I’m heading off to Pakistan with Joe Biden and Chuck Hagel this weekend to observe their long awaited elections and make it very clear that the United States and the world are watching what happens there – but before I leave, I wanted to report back to you a few thoughts on the other election the world is watching, right here at home.
No denying that this election has been personally exciting – in my travels for Barack I’ve seen general election sized crowds (and I know something about what those look like!) coming out because so many people – and so many new people – are looking for something different.
But momentum’s a funny thing; you have it until, well, until you don’t have it. So, you bet things are going well, you bet there’s a head of steam – but Barack Obama also needs a big push and he needs it now: the next 3 weeks can be decisive in this campaign if you make it so. (Wisconsin is close, and as yesterday’s public polls underscore, he’s the underdog in Ohio and Texas.) So today, I'm asking for your help.
As soon as I’m back, I’ll keep doing what I can do, keep traveling and campaigning, carry the message on TV and the radio along with Ted Kennedy and a whole bunch of folks who are burning up the phones for this campaign, and yesterday I emailed the johnkerry.com community and asked for their help by contributing to Barack Obama’s campaign.
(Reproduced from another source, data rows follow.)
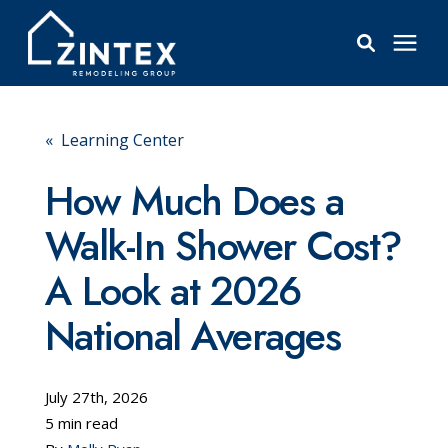
Bathrooms
« Learning Center
Windows
How Much Does a
Walk-In Shower Cost?
Pricing
A Look at 2026
Learning Center
National Averages
About
July 27th, 2026
5 min read
Reviews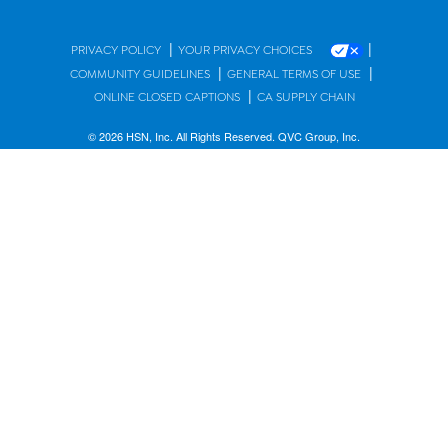
|
|
PRIVACY POLICY
YOUR PRIVACY CHOICES
|
|
COMMUNITY GUIDELINES
GENERAL TERMS OF USE
|
ONLINE CLOSED CAPTIONS
CA SUPPLY CHAIN
© 2026 HSN, Inc. All Rights Reserved. QVC Group, Inc.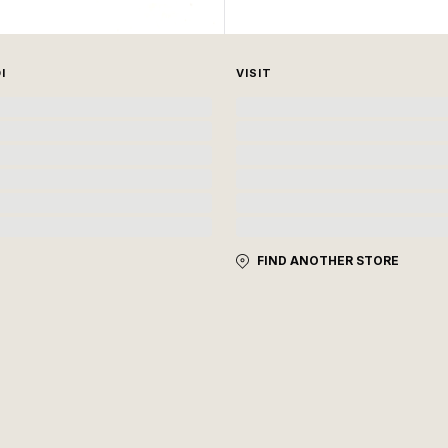
I
VISIT
FIND ANOTHER STORE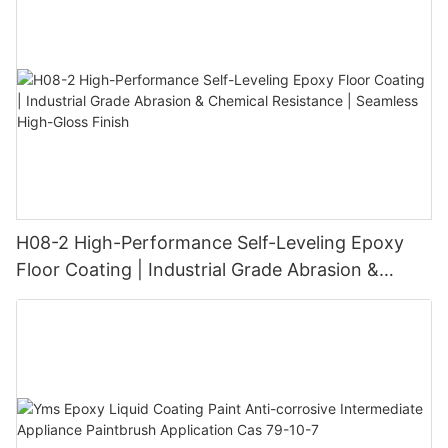
H08-2 High-Performance Self-Leveling Epoxy
Floor Coating | Industrial Grade Abrasion &
Chemical Resistance | Seamless High-Gloss
Finish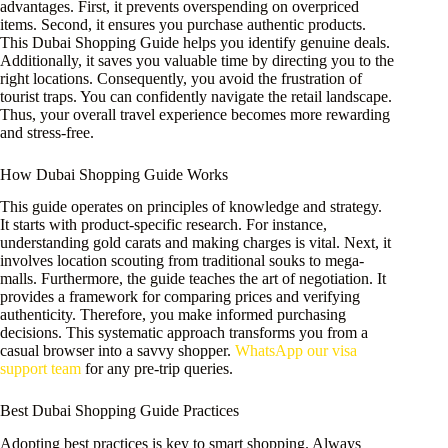
advantages. First, it prevents overspending on overpriced
items. Second, it ensures you purchase authentic products.
This Dubai Shopping Guide helps you identify genuine deals.
Additionally, it saves you valuable time by directing you to the
right locations. Consequently, you avoid the frustration of
tourist traps. You can confidently navigate the retail landscape.
Thus, your overall travel experience becomes more rewarding
and stress-free.
How Dubai Shopping Guide Works
This guide operates on principles of knowledge and strategy.
It starts with product-specific research. For instance,
understanding gold carats and making charges is vital. Next, it
involves location scouting from traditional souks to mega-
malls. Furthermore, the guide teaches the art of negotiation. It
provides a framework for comparing prices and verifying
authenticity. Therefore, you make informed purchasing
decisions. This systematic approach transforms you from a
casual browser into a savvy shopper.
WhatsApp our visa
support team
for any pre-trip queries.
Best Dubai Shopping Guide Practices
Adopting best practices is key to smart shopping. Always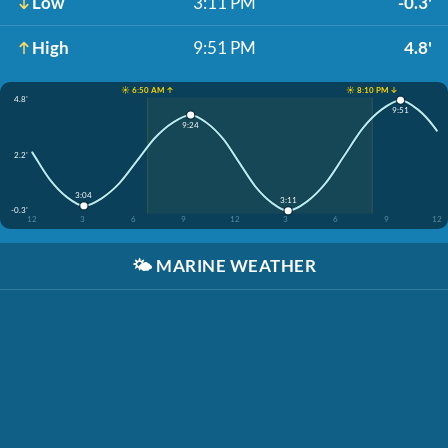
Low
3:11 PM
-0.3'
High
9:51 PM
4.8'
☀️ 6:50 AM ↑
☀️ 8:10 PM ↓
4.8'
9:51
9:24
2.2'
3:04
3:11
-0.3'
12
3
6
9
12
3
6
9
12
🌤️
MARINE WEATHER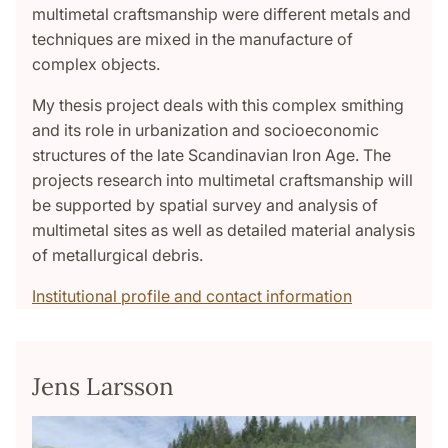
multimetal craftsmanship were different metals and
techniques are mixed in the manufacture of
complex objects.
My thesis project deals with this complex smithing
and its role in urbanization and socioeconomic
structures of the late Scandinavian Iron Age. The
projects research into multimetal craftsmanship will
be supported by spatial survey and analysis of
multimetal sites as well as detailed material analysis
of metallurgical debris.
Institutional profile and contact information
Jens Larsson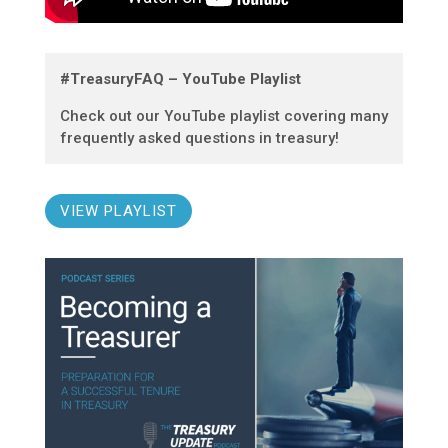
#TreasuryFAQ – YouTube Playlist
Check out our YouTube playlist covering many
frequently asked questions in treasury!
VIEW PLAYLIST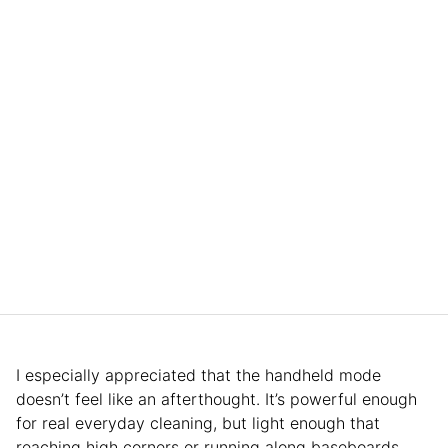
I especially appreciated that the handheld mode
doesn’t feel like an afterthought. It’s powerful enough
for real everyday cleaning, but light enough that
reaching high corners or running along baseboards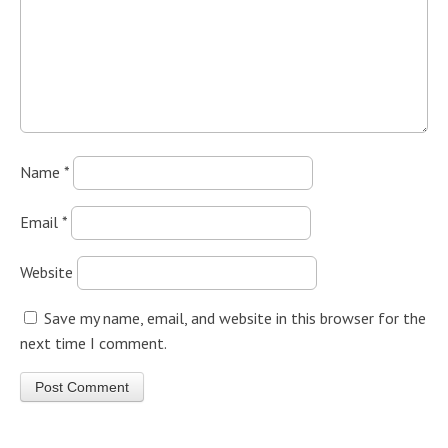
Name
*
Email
*
Website
Save my name, email, and website in this browser for the
next time I comment.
But I also wanted to come here and ask the help of this community at Daily Kos. I know many of you have already given, but this is a critical time, as Barack is taking incoming fire not just on the Democratic side, but from John McCain as well, who thinks the surest way to fix his conservative base problems is by trying to galvanize the right-wing noise machine to ramp up their attacks on Barack.
So, if you can, contribute today.
These last years, I’ve enjoyed my time here on Daily Kos -- frankly I wish I’d come here even sooner -- but you know as well as I do that we’ve spent an enormous amount of our collective energy trying to stop bad things from happening, and on too many of those fights we haven’t gotten our way. Our ANWR filibuster started here, and we won. But our Alito filibuster started here, and died on the floor of the Senate. I voted against the FISA bill, and had Chris Dodd’s back on that cloture vote, but we haven’t yet prevailed in making Washington acknowledge you can hunt and kill terrorists without shredding the Constitution.
Too much progress on too many big issues remains blocked right now, with a conservative roadblock thrown up at every turn. To really change it – to have the right Supreme Court nominees, to get people together on big issues like FISA and Iraq, we need not just a new President, but the right President, and that’s Barack Obama – who needs to take office with more progressive legislators in Congress who will have his back, and together we can empower citizens to take control of their own democracy.
I haven’t been this optimistic we can get real change for quite a while. There’s a storm of activism gathering out there. Barack Obama is leading it, but it’s made up of all of us – Barack, me, you, all Americans who are working for this change.
But, again, we all need to do what we can. So, contribute today, if you can..
And if you can't give money, give time. And also talk to your friends, neighbors, and family members.
I’ve rarely asked this community for money for anything, but today, I am in the asking business because I care a hell of a lot about a candidate who I want to help stay in the hope business and deliver. So please do contribute to Barack’s campaign.
Thank you for all you’ve done. We’re getting closer.
update: A few of you have asked – and I want to underscore - that our trip to Pakistan isn’t legally permitted to be a “monitoring” exercise - it’s an observation group – but I’ve done these for years going back to Marcos/Phillipines – and I do believe having senior American presence there on the ground talking to people in real time matters; it sends a signal that we’re serious enough to fly across the globe to see for ourselves whether the elections are – as promised - free, fair, and transparent - I think having senior members of the Foreign Relations Committee on the ground how seriously we take these elections.
Also, a bit of a flashback as Pakistan is on my mind: Remember the famous 2000 election interview of Governor Bush in Boston by our local tv political reporter Andy Hiller? A certain Governor didn’t remember the new head of Pakistan who had taken power in a military coup – tell me, seriously, how many people now wish Al Gore had been sworn in as President to deal with world crises like Pakistan?